Furia feroz es, pues, una obra fría, presentada como un informe, concisa, demoledora. El estilo impersonal con que está escrita nos aterra más que la más vívida de las descripciones de la matanza (que, por otro lado, se nos escatiman, salvo en la reconstrucción final), puesto que nos presenta a un Ballard ya conocido, el de La exhibición de atrocidades o Crash, que narra con la menor cantidad de recursos literarios unas historias obscenas e imposibles de conciliar con la visión burguesa acomodada de la sociedad que damos en llamar "mentalidad bienpensante". Lo que muchos han interpretado como un estilo alejado de la tradicional brillantez de Ballard no es sino su esencia misma, un Ballard al cien por cien, que en esta ocasión se aleja de las imágenes brillantes para trasladarnos al puro concepto de violencia y subversión. Parece que se nos está narrando un documental, o que asistimos a un informe forense. Mediante la despersonalización de la tragedia, Ballard prefigura al Patrick Bateman de American Psycho (Bret Easton Ellis), pero también anticipa matanzas como la de Columbine, y en todo caso hurga en una herida incómoda. Furia feroz contiene todas las ideas seminales de su "ciclo de las catástrofes sociales": la comunidad aparentemente feliz que se ve trastocada por la lógica de los acontecimientos (Noches de cocaína), el lujo y la opulencia que no esconden sino miserias morales (Super-Cannes) y la posibilidad de que la sociedad del bienestar esté engendrando grupos terroristas encaminados a repudiar la seguridad que, más que ofrecernos, trata de imponernos (Milenio Negro).

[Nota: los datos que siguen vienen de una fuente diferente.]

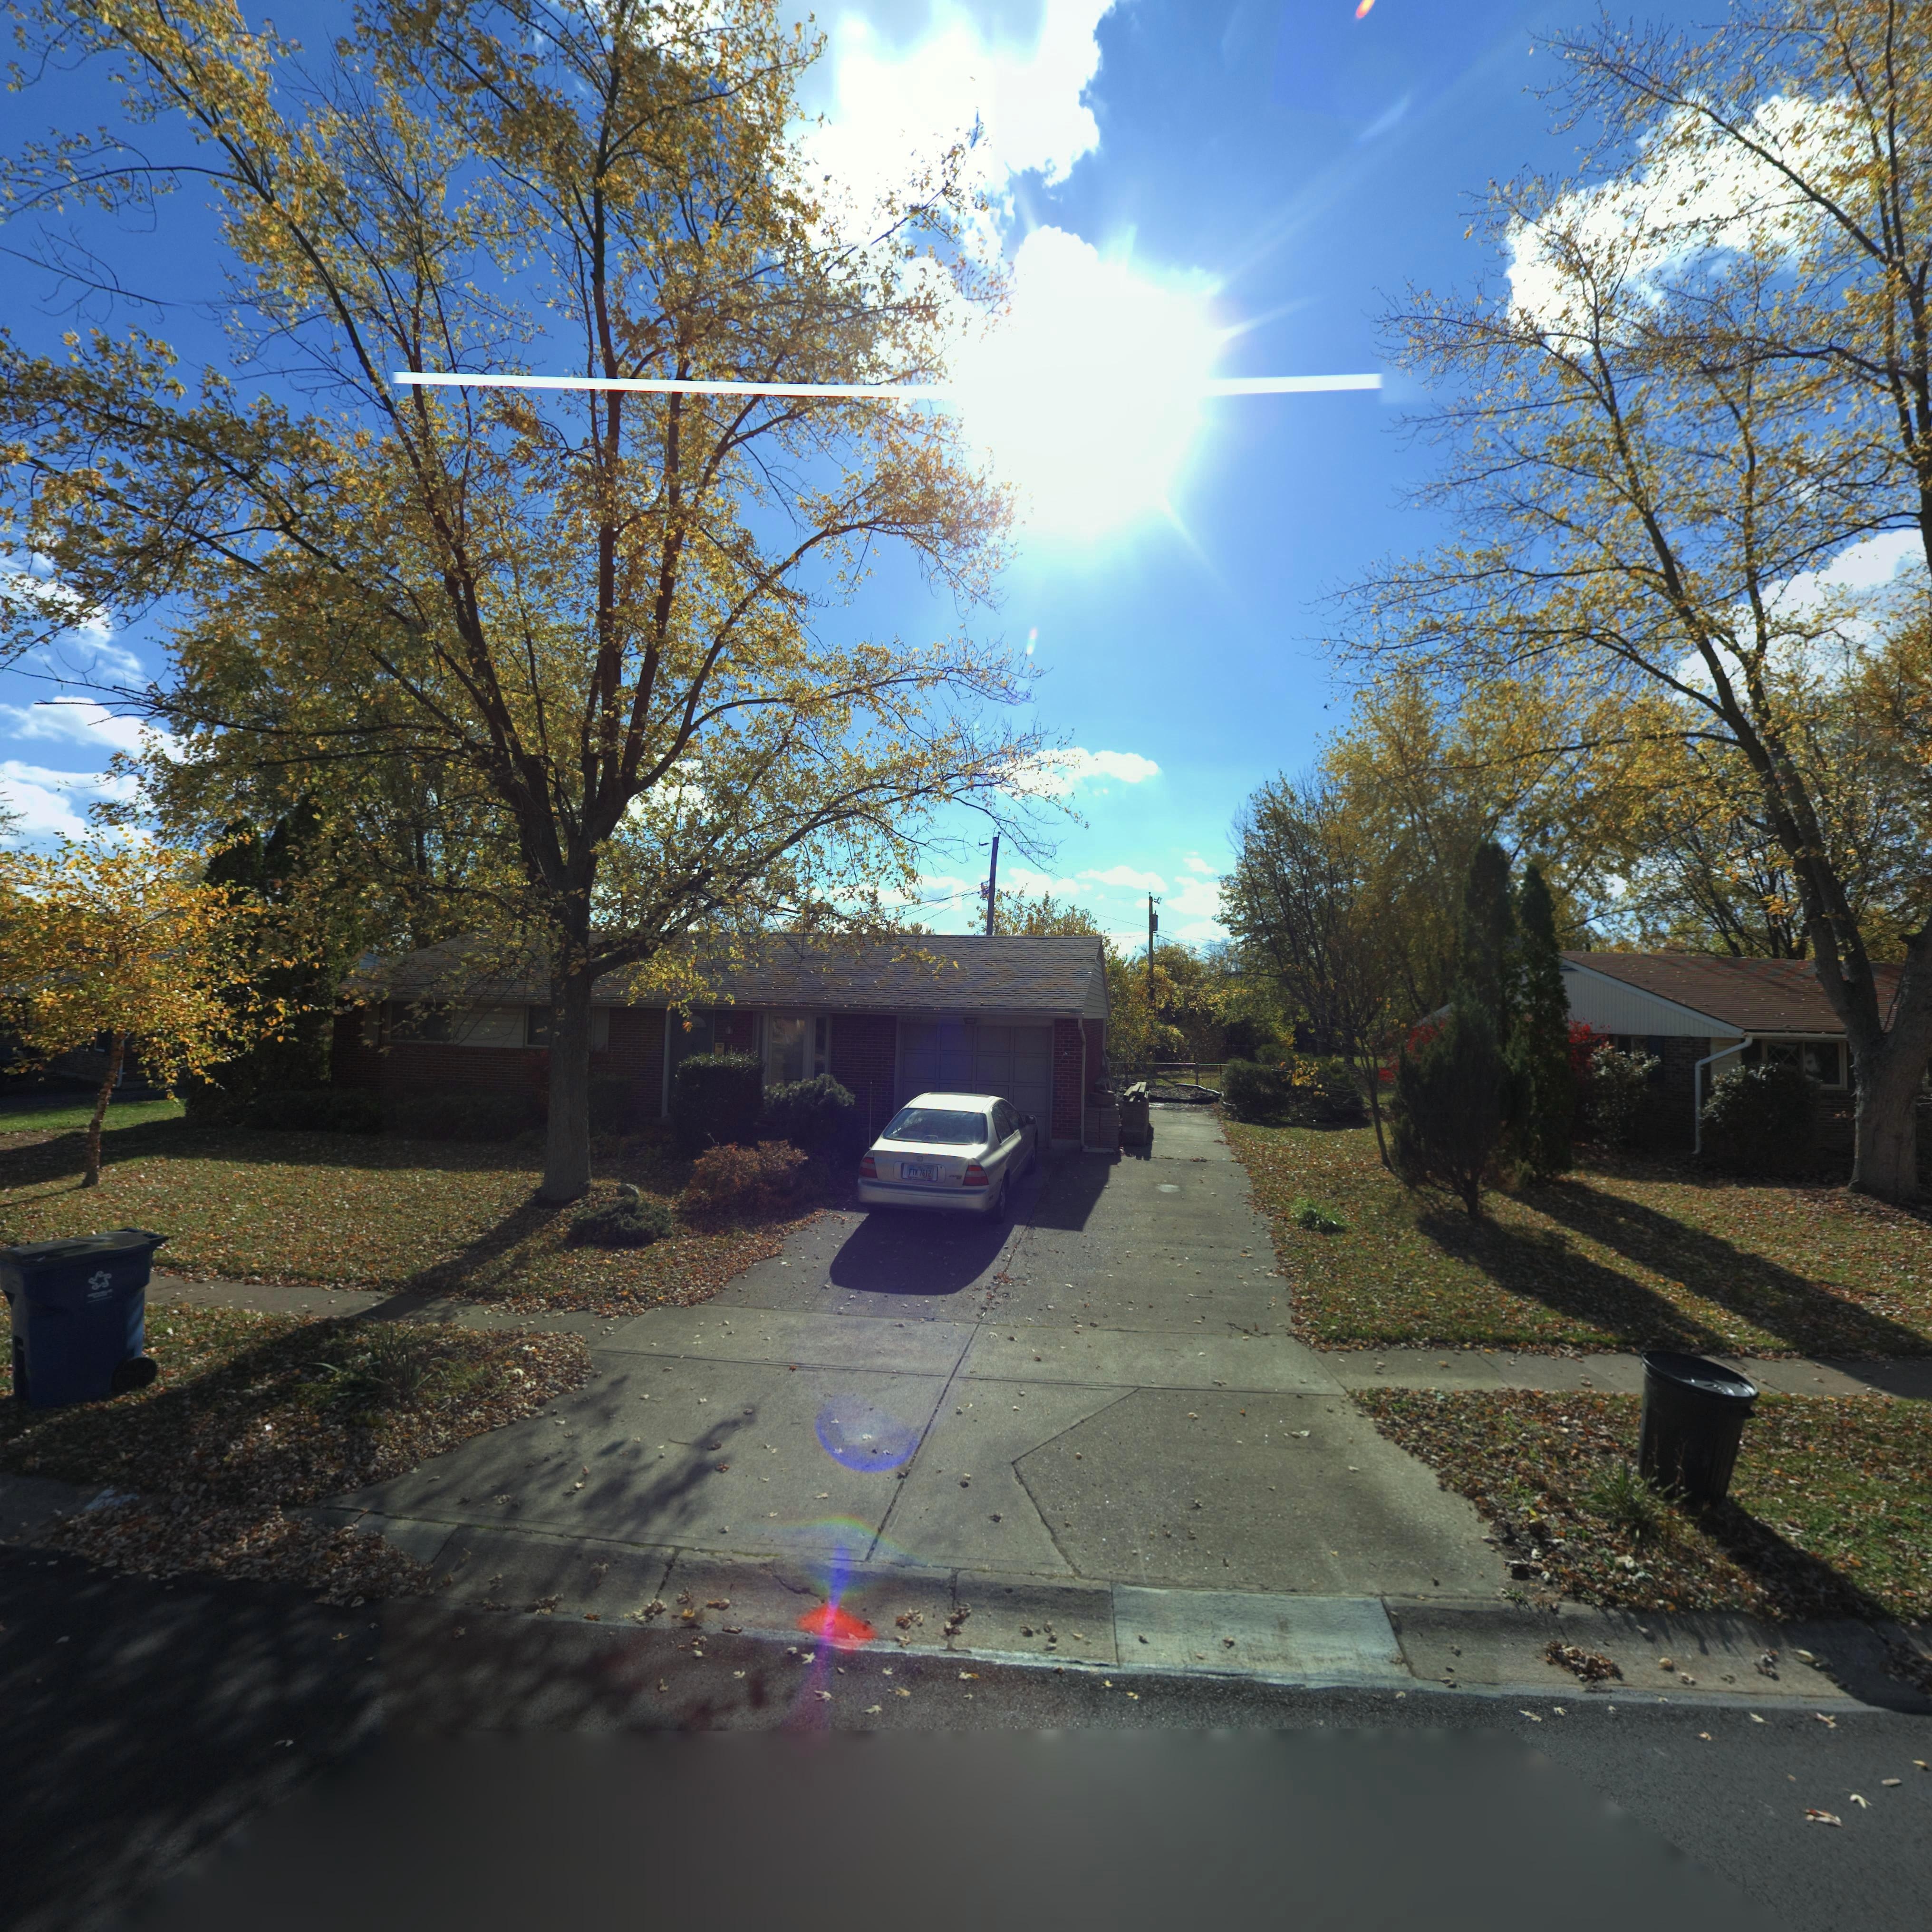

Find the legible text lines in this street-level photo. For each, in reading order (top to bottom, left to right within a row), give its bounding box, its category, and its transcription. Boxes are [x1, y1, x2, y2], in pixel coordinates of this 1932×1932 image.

Furia feroz es, pues, una novela corta que contiene la base de toda la obra posterior de Ballard. Si ha pasado desapercibida se debe a su aparición fuera de colección. Conocerla es conocer la producción de Ballard durante los años noventa y dos mil, pero también nos ayuda a profundizar en las miserias de una sociedad -que tiene en Ballard a su mejor y más certero cronista- que nunca ha estado más cerca de la perfección formal, pero que cada vez más parece empeñada en querer suicidarse.